(Problem requirements):
Without the images, repeat every line of the listing exactly.

(Listed records):
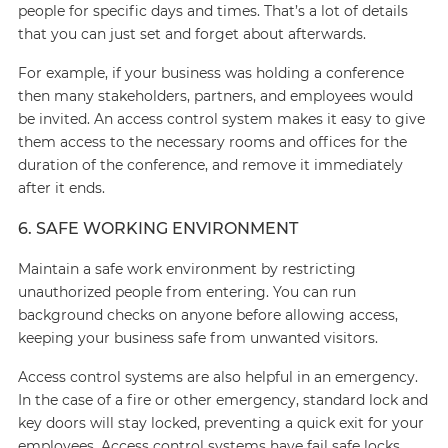
people for specific days and times. That’s a lot of details
that you can just set and forget about afterwards.
For example, if your business was holding a conference
then many stakeholders, partners, and employees would
be invited. An access control system makes it easy to give
them access to the necessary rooms and offices for the
duration of the conference, and remove it immediately
after it ends.
6. SAFE WORKING ENVIRONMENT
Maintain a safe work environment by restricting
unauthorized people from entering. You can run
background checks on anyone before allowing access,
keeping your business safe from unwanted visitors.
Access control systems are also helpful in an emergency.
In the case of a fire or other emergency, standard lock and
key doors will stay locked, preventing a quick exit for your
employees. Access control systems have fail safe locks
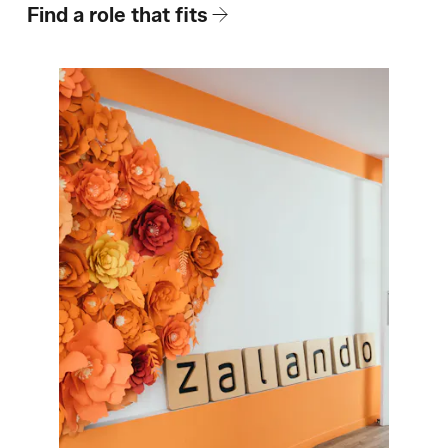
How We Hire
Find a role that fits
Blog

(Answer):
people for specific days and times. That’s a lot of details
that you can just set and forget about afterwards.
For example, if your business was holding a conference
then many stakeholders, partners, and employees would
be invited. An access control system makes it easy to give
them access to the necessary rooms and offices for the
duration of the conference, and remove it immediately
after it ends.
6. SAFE WORKING ENVIRONMENT
Maintain a safe work environment by restricting
unauthorized people from entering. You can run
background checks on anyone before allowing access,
keeping your business safe from unwanted visitors.
Access control systems are also helpful in an emergency.
In the case of a fire or other emergency, standard lock and
key doors will stay locked, preventing a quick exit for your
employees. Access control systems have fail safe locks
How We Hire
Find a role that fits
Blog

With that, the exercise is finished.